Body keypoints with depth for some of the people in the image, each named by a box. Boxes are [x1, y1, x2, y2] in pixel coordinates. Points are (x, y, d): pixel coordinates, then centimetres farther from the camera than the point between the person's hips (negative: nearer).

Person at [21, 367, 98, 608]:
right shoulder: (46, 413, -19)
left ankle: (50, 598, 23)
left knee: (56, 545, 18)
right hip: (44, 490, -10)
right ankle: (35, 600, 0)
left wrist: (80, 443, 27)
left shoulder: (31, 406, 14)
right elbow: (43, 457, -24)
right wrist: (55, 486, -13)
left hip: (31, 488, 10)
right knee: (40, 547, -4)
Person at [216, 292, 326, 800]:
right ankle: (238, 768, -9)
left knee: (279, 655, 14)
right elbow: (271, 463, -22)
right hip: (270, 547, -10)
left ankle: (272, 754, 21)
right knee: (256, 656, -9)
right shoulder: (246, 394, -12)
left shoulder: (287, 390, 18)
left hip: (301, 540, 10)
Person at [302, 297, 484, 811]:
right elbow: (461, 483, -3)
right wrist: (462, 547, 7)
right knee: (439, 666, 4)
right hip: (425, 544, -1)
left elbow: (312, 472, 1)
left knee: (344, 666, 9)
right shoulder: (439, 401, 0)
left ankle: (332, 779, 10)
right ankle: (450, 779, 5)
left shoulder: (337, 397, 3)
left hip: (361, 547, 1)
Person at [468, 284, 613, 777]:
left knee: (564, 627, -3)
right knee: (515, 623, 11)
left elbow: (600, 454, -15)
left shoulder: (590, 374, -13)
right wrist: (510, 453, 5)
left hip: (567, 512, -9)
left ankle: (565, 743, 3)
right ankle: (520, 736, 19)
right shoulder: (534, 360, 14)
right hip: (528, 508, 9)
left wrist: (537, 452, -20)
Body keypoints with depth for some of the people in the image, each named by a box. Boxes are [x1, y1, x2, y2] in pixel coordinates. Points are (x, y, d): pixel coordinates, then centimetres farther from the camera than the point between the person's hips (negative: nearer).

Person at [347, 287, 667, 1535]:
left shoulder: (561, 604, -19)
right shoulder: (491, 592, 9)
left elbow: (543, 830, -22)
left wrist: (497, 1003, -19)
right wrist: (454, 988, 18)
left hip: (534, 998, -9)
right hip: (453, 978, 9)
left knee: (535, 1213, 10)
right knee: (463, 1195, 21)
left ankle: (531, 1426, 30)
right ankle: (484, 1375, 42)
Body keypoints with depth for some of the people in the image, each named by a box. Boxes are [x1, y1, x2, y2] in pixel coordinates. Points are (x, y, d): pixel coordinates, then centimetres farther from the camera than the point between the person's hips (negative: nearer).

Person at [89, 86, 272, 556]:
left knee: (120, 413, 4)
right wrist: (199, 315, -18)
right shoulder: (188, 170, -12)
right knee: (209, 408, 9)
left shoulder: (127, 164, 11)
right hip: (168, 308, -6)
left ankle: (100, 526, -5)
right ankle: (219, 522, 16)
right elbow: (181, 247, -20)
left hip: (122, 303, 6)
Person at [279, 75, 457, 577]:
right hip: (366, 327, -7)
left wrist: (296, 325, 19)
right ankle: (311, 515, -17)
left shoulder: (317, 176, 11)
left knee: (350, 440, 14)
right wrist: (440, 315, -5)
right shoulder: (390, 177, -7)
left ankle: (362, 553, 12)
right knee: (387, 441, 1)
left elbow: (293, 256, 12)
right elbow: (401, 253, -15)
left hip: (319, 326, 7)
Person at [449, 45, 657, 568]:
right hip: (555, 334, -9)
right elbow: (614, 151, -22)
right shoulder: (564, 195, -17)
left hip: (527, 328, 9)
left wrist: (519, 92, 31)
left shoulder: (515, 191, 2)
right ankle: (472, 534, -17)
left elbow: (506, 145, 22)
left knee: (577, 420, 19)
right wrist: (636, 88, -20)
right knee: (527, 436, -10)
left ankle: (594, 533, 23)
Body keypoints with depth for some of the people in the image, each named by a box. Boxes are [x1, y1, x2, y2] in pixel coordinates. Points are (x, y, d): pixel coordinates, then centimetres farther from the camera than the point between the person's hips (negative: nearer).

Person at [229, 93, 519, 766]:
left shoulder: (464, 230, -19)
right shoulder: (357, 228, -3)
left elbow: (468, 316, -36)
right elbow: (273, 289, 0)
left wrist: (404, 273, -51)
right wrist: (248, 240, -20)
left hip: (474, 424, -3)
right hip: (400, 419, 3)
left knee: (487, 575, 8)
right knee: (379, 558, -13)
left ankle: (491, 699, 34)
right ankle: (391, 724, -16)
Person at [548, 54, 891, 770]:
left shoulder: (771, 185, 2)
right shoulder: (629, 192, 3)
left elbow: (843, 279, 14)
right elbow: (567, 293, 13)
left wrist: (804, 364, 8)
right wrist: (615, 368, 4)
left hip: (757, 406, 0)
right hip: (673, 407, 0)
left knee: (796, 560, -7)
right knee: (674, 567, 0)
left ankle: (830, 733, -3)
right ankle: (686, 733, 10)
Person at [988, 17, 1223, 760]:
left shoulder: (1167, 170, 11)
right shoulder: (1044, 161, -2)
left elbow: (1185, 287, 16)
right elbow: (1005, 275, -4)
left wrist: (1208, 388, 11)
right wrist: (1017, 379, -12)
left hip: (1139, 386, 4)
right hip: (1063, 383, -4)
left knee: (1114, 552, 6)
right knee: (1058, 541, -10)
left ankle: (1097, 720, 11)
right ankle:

◆ **What is being asked**: Can you write out all the items above again, substituting "centimeters" for every "centimetres" and leaving everything else unchanged?

◆ **Your response**:
Body keypoints with depth for some of the people in the image, each named by a box. Boxes are [x1, y1, x2, y2] in pixel coordinates. Points are (x, y, d): pixel coordinates, then centimeters farther from the camera than the point between the person's hips (negative: nearer).

Person at [21, 367, 98, 608]:
right shoulder: (46, 413, -19)
left ankle: (50, 598, 23)
left knee: (56, 545, 18)
right hip: (44, 490, -10)
right ankle: (35, 600, 0)
left wrist: (80, 443, 27)
left shoulder: (31, 406, 14)
right elbow: (43, 457, -24)
right wrist: (55, 486, -13)
left hip: (31, 488, 10)
right knee: (40, 547, -4)
Person at [216, 292, 326, 800]:
right ankle: (238, 768, -9)
left knee: (279, 655, 14)
right elbow: (271, 463, -22)
right hip: (270, 547, -10)
left ankle: (272, 754, 21)
right knee: (256, 656, -9)
right shoulder: (246, 394, -12)
left shoulder: (287, 390, 18)
left hip: (301, 540, 10)
Person at [302, 297, 484, 811]:
right elbow: (461, 483, -3)
right wrist: (462, 547, 7)
right knee: (439, 666, 4)
right hip: (425, 544, -1)
left elbow: (312, 472, 1)
left knee: (344, 666, 9)
right shoulder: (439, 401, 0)
left ankle: (332, 779, 10)
right ankle: (450, 779, 5)
left shoulder: (337, 397, 3)
left hip: (361, 547, 1)
Person at [468, 284, 613, 777]:
left knee: (564, 627, -3)
right knee: (515, 623, 11)
left elbow: (600, 454, -15)
left shoulder: (590, 374, -13)
right wrist: (510, 453, 5)
left hip: (567, 512, -9)
left ankle: (565, 743, 3)
right ankle: (520, 736, 19)
right shoulder: (534, 360, 14)
right hip: (528, 508, 9)
left wrist: (537, 452, -20)
Body keypoints with depth for some of the people in the image, each named by a box. Boxes are [x1, y1, x2, y2] in pixel coordinates. Points are (x, y, d): pixel coordinates, then centimeters farther from the camera than the point between the person's hips (negative: nearer).

Person at [347, 287, 667, 1535]:
left shoulder: (561, 604, -19)
right shoulder: (491, 592, 9)
left elbow: (543, 830, -22)
left wrist: (497, 1003, -19)
right wrist: (454, 988, 18)
left hip: (534, 998, -9)
right hip: (453, 978, 9)
left knee: (535, 1213, 10)
right knee: (463, 1195, 21)
left ankle: (531, 1426, 30)
right ankle: (484, 1375, 42)
Body keypoints with depth for some of the people in the image, each named by a box. Boxes are [x1, y1, x2, y2] in pixel coordinates. Points are (x, y, d): pixel coordinates, then centimeters farther from the camera than the point between the person's hips (negative: nearer).

Person at [89, 86, 272, 556]:
left knee: (120, 413, 4)
right wrist: (199, 315, -18)
right shoulder: (188, 170, -12)
right knee: (209, 408, 9)
left shoulder: (127, 164, 11)
right hip: (168, 308, -6)
left ankle: (100, 526, -5)
right ankle: (219, 522, 16)
right elbow: (181, 247, -20)
left hip: (122, 303, 6)
Person at [279, 75, 457, 577]:
right hip: (366, 327, -7)
left wrist: (296, 325, 19)
right ankle: (311, 515, -17)
left shoulder: (317, 176, 11)
left knee: (350, 440, 14)
right wrist: (440, 315, -5)
right shoulder: (390, 177, -7)
left ankle: (362, 553, 12)
right knee: (387, 441, 1)
left elbow: (293, 256, 12)
right elbow: (401, 253, -15)
left hip: (319, 326, 7)
Person at [449, 45, 657, 568]:
right hip: (555, 334, -9)
right elbow: (614, 151, -22)
right shoulder: (564, 195, -17)
left hip: (527, 328, 9)
left wrist: (519, 92, 31)
left shoulder: (515, 191, 2)
right ankle: (472, 534, -17)
left elbow: (506, 145, 22)
left knee: (577, 420, 19)
right wrist: (636, 88, -20)
right knee: (527, 436, -10)
left ankle: (594, 533, 23)
Body keypoints with depth for some of the people in the image, each named by a box. Boxes are [x1, y1, x2, y2] in pixel coordinates. Points are (x, y, d): pixel coordinates, then centimeters farther from the camera than the point between the person's hips (negative: nearer).

Person at [229, 93, 519, 766]:
left shoulder: (464, 230, -19)
right shoulder: (357, 228, -3)
left elbow: (468, 316, -36)
right elbow: (273, 289, 0)
left wrist: (404, 273, -51)
right wrist: (248, 240, -20)
left hip: (474, 424, -3)
right hip: (400, 419, 3)
left knee: (487, 575, 8)
right knee: (379, 558, -13)
left ankle: (491, 699, 34)
right ankle: (391, 724, -16)
Person at [548, 54, 891, 770]:
left shoulder: (771, 185, 2)
right shoulder: (629, 192, 3)
left elbow: (843, 279, 14)
right elbow: (567, 293, 13)
left wrist: (804, 364, 8)
right wrist: (615, 368, 4)
left hip: (757, 406, 0)
right hip: (673, 407, 0)
left knee: (796, 560, -7)
right knee: (674, 567, 0)
left ankle: (830, 733, -3)
right ankle: (686, 733, 10)
Person at [988, 17, 1223, 760]:
left shoulder: (1167, 170, 11)
right shoulder: (1044, 161, -2)
left elbow: (1185, 287, 16)
right elbow: (1005, 275, -4)
left wrist: (1208, 388, 11)
right wrist: (1017, 379, -12)
left hip: (1139, 386, 4)
right hip: (1063, 383, -4)
left knee: (1114, 552, 6)
right knee: (1058, 541, -10)
left ankle: (1097, 720, 11)
right ankle:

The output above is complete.